## What is expected:
Please report every line in the records below that contains the string "Netherlands", copying each such line in full. Case counts when matching.

Start Material for the task

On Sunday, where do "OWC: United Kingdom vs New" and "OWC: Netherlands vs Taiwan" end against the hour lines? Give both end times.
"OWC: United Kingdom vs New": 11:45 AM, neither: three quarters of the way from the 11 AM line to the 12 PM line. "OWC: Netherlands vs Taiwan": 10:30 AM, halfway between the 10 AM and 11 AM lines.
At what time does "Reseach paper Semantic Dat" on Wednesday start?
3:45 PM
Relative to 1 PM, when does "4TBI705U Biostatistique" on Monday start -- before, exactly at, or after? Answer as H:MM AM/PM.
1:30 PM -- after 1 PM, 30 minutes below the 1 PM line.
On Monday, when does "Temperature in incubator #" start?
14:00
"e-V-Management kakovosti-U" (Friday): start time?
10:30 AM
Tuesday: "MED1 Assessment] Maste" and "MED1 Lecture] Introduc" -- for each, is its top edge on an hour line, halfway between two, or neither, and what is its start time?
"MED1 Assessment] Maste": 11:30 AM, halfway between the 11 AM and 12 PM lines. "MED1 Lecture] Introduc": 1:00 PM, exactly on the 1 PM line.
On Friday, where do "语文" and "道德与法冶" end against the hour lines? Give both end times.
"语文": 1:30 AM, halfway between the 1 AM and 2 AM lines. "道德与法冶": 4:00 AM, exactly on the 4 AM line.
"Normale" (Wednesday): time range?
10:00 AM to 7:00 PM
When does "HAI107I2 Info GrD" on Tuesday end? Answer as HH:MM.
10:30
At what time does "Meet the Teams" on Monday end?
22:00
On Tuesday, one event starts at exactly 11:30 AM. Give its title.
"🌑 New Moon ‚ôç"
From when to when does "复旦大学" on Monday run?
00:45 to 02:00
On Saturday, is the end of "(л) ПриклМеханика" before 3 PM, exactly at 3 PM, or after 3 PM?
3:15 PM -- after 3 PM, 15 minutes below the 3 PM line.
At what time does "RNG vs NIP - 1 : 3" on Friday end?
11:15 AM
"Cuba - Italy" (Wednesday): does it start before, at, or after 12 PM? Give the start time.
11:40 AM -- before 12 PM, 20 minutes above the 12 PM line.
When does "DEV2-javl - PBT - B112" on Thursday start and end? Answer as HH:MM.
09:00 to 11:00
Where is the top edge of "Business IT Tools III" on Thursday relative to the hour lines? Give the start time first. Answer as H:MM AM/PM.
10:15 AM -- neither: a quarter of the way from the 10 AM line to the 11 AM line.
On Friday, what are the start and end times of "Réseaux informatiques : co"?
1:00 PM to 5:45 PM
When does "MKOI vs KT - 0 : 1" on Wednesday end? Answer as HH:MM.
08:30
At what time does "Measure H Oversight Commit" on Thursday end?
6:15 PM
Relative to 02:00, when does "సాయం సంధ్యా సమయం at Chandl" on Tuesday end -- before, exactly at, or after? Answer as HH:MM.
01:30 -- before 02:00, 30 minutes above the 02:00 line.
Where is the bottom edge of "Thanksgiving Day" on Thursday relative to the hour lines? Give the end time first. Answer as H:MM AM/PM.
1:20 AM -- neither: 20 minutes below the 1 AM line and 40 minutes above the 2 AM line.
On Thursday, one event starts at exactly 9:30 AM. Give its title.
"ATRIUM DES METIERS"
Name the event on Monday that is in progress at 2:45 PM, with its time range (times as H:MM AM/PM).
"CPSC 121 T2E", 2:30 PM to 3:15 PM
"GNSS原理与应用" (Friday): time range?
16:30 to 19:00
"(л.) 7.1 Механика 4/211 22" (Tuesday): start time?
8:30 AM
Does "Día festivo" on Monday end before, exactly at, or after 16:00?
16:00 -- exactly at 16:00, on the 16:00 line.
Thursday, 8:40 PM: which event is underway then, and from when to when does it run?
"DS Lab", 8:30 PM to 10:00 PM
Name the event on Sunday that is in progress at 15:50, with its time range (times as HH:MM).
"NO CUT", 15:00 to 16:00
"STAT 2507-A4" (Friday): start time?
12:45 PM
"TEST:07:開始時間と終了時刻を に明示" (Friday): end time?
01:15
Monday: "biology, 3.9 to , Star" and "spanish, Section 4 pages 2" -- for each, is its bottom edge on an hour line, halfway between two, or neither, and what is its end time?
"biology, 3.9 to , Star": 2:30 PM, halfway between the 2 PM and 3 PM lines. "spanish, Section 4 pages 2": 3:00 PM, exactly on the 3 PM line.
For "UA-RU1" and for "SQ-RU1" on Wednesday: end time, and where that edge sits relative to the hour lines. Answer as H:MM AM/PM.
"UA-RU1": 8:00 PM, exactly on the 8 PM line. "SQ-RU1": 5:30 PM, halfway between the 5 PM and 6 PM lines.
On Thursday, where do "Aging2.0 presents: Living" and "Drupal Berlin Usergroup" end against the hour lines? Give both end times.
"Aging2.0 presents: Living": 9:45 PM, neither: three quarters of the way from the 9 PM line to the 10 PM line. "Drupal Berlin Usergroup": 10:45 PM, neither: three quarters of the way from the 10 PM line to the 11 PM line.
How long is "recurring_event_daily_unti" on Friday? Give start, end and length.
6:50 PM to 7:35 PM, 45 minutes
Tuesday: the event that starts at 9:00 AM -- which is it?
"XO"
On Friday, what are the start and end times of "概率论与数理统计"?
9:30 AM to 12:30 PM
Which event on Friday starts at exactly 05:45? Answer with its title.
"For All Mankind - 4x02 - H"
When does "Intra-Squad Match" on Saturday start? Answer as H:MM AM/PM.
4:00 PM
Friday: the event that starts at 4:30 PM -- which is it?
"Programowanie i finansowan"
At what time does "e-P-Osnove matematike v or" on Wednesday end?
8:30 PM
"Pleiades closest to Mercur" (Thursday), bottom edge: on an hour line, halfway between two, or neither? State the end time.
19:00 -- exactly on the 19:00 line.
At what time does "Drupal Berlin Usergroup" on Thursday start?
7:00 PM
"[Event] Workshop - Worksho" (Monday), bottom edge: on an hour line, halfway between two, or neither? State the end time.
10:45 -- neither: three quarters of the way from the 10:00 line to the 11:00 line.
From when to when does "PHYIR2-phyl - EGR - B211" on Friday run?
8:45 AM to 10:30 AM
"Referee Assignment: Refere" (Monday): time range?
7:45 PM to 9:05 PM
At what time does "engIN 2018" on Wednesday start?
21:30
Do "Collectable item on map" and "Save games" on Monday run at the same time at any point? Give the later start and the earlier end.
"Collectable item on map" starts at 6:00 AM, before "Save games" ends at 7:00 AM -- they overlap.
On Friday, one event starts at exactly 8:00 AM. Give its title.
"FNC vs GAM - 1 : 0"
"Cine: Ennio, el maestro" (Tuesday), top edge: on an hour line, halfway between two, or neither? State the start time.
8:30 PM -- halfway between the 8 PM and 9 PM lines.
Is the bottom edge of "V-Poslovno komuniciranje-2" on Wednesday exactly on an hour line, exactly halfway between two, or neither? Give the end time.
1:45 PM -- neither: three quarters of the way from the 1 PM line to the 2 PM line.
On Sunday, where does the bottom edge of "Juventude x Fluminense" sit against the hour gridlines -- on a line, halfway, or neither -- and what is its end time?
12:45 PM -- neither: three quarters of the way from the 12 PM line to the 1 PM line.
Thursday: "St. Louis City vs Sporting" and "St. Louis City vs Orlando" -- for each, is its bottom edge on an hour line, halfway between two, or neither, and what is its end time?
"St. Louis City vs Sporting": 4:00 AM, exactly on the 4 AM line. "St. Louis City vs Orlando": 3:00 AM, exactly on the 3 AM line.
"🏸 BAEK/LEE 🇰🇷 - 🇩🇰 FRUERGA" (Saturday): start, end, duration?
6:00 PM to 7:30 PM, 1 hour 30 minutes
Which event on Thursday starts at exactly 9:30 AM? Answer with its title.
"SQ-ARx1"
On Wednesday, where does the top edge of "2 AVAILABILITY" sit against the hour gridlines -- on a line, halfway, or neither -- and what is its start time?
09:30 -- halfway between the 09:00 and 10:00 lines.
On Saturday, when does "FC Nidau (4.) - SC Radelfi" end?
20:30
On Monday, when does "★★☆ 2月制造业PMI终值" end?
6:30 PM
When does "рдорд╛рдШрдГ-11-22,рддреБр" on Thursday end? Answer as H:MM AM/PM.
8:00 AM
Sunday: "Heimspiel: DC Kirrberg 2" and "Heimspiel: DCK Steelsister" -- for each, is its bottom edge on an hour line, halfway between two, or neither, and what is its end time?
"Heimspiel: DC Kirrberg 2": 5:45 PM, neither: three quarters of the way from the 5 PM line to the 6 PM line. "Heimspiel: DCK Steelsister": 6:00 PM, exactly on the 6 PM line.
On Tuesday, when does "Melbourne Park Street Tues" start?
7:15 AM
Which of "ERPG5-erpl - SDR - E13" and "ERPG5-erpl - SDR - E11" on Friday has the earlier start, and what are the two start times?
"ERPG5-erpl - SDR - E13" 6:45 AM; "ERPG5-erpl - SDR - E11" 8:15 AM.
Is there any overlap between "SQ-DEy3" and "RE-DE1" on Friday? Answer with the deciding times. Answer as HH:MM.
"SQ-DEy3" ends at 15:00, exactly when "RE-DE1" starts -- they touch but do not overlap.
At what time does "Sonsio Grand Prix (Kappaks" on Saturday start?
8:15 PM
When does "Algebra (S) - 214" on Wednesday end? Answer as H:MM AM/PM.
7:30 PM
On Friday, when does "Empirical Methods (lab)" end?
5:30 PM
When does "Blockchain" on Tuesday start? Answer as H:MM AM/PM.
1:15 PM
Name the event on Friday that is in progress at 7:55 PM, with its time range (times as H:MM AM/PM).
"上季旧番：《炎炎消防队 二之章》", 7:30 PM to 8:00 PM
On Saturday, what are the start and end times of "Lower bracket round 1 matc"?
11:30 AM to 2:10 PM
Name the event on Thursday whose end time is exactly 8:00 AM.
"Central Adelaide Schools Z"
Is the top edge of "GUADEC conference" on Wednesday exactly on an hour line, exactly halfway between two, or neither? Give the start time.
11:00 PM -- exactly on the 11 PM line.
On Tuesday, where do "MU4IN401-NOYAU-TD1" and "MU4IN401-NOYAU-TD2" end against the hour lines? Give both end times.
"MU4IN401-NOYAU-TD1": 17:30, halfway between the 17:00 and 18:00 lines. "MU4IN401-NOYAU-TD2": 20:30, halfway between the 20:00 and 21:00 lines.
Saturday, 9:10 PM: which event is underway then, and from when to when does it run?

End Material for the task

## Solution to this exercise:
On Sunday, where do "OWC: United Kingdom vs New" and "OWC: Netherlands vs Taiwan" end against the hour lines? Give both end times.
"OWC: United Kingdom vs New": 11:45 AM, neither: three quarters of the way from the 11 AM line to the 12 PM line. "OWC: Netherlands vs Taiwan": 10:30 AM, halfway between the 10 AM and 11 AM lines.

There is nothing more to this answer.